[Extracted page text data]
☆ ☆ ☆ ☆ ☆

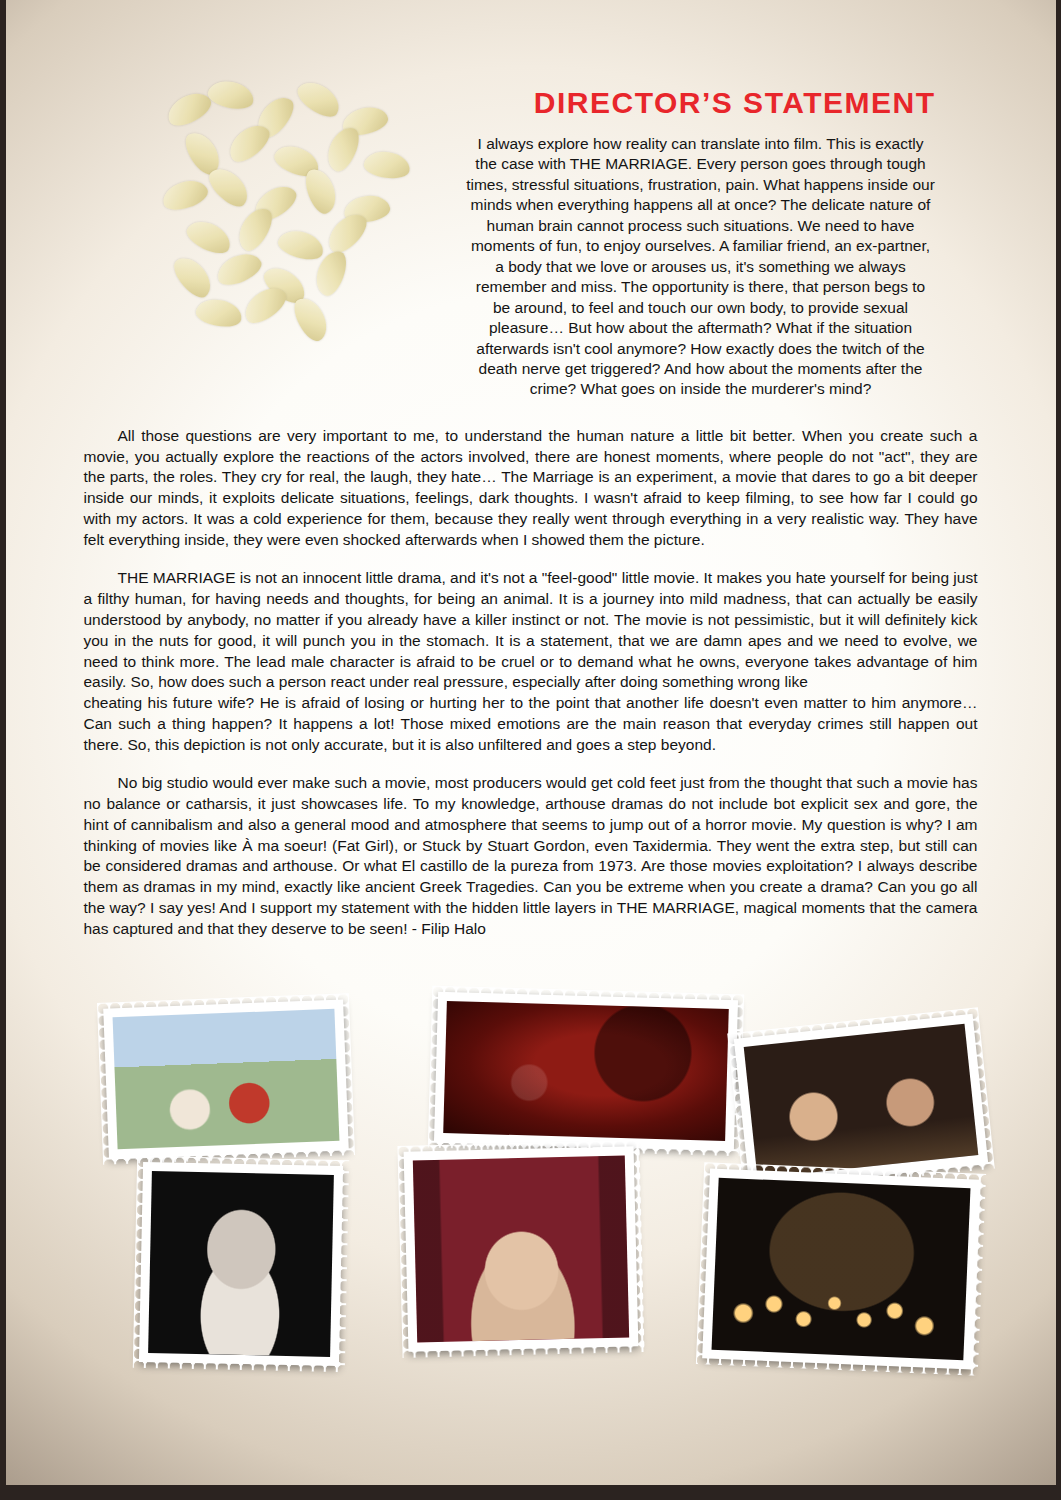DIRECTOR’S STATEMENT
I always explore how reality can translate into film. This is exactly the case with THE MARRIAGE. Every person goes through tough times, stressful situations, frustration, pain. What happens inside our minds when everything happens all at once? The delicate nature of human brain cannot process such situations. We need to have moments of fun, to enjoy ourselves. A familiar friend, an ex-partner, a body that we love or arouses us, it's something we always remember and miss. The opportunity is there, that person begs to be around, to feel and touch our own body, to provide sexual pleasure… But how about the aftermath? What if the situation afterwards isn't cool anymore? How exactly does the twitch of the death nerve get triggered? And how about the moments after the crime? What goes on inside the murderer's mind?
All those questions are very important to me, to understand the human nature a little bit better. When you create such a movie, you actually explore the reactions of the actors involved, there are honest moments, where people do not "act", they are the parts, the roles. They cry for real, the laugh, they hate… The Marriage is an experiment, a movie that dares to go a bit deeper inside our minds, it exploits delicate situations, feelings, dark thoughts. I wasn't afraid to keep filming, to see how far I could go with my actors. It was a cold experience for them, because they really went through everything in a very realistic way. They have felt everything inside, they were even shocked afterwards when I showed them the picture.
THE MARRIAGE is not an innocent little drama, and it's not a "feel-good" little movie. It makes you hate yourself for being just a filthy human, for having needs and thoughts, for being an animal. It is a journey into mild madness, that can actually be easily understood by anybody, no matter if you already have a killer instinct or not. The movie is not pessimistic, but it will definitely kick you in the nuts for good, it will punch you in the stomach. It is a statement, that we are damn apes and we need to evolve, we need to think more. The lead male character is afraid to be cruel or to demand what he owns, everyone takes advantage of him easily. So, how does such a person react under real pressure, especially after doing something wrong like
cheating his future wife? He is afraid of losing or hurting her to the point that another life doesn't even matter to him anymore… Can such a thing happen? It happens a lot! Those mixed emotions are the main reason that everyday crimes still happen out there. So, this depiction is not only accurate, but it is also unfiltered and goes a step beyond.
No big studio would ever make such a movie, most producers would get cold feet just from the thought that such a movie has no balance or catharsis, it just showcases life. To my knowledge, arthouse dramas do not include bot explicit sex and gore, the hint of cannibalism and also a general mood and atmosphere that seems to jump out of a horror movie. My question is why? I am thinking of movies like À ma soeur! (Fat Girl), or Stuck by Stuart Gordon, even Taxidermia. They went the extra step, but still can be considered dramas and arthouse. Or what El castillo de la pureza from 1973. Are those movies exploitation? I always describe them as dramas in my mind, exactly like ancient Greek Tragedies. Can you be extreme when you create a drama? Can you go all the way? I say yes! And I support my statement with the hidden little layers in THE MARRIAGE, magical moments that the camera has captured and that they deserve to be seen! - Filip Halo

☆ ☆ ☆ ☆ ☆

● Task statement:
Write out all the records again, exactly, minus any pictures.

● Result of this exercise:
DIRECTOR’S STATEMENT
I always explore how reality can translate into film. This is exactly the case with THE MARRIAGE. Every person goes through tough times, stressful situations, frustration, pain. What happens inside our minds when everything happens all at once? The delicate nature of human brain cannot process such situations. We need to have moments of fun, to enjoy ourselves. A familiar friend, an ex-partner, a body that we love or arouses us, it's something we always remember and miss. The opportunity is there, that person begs to be around, to feel and touch our own body, to provide sexual pleasure… But how about the aftermath? What if the situation afterwards isn't cool anymore? How exactly does the twitch of the death nerve get triggered? And how about the moments after the crime? What goes on inside the murderer's mind?
All those questions are very important to me, to understand the human nature a little bit better. When you create such a movie, you actually explore the reactions of the actors involved, there are honest moments, where people do not "act", they are the parts, the roles. They cry for real, the laugh, they hate… The Marriage is an experiment, a movie that dares to go a bit deeper inside our minds, it exploits delicate situations, feelings, dark thoughts. I wasn't afraid to keep filming, to see how far I could go with my actors. It was a cold experience for them, because they really went through everything in a very realistic way. They have felt everything inside, they were even shocked afterwards when I showed them the picture.
THE MARRIAGE is not an innocent little drama, and it's not a "feel-good" little movie. It makes you hate yourself for being just a filthy human, for having needs and thoughts, for being an animal. It is a journey into mild madness, that can actually be easily understood by anybody, no matter if you already have a killer instinct or not. The movie is not pessimistic, but it will definitely kick you in the nuts for good, it will punch you in the stomach. It is a statement, that we are damn apes and we need to evolve, we need to think more. The lead male character is afraid to be cruel or to demand what he owns, everyone takes advantage of him easily. So, how does such a person react under real pressure, especially after doing something wrong like
cheating his future wife? He is afraid of losing or hurting her to the point that another life doesn't even matter to him anymore… Can such a thing happen? It happens a lot! Those mixed emotions are the main reason that everyday crimes still happen out there. So, this depiction is not only accurate, but it is also unfiltered and goes a step beyond.
No big studio would ever make such a movie, most producers would get cold feet just from the thought that such a movie has no balance or catharsis, it just showcases life. To my knowledge, arthouse dramas do not include bot explicit sex and gore, the hint of cannibalism and also a general mood and atmosphere that seems to jump out of a horror movie. My question is why? I am thinking of movies like À ma soeur! (Fat Girl), or Stuck by Stuart Gordon, even Taxidermia. They went the extra step, but still can be considered dramas and arthouse. Or what El castillo de la pureza from 1973. Are those movies exploitation? I always describe them as dramas in my mind, exactly like ancient Greek Tragedies. Can you be extreme when you create a drama? Can you go all the way? I say yes! And I support my statement with the hidden little layers in THE MARRIAGE, magical moments that the camera has captured and that they deserve to be seen! - Filip Halo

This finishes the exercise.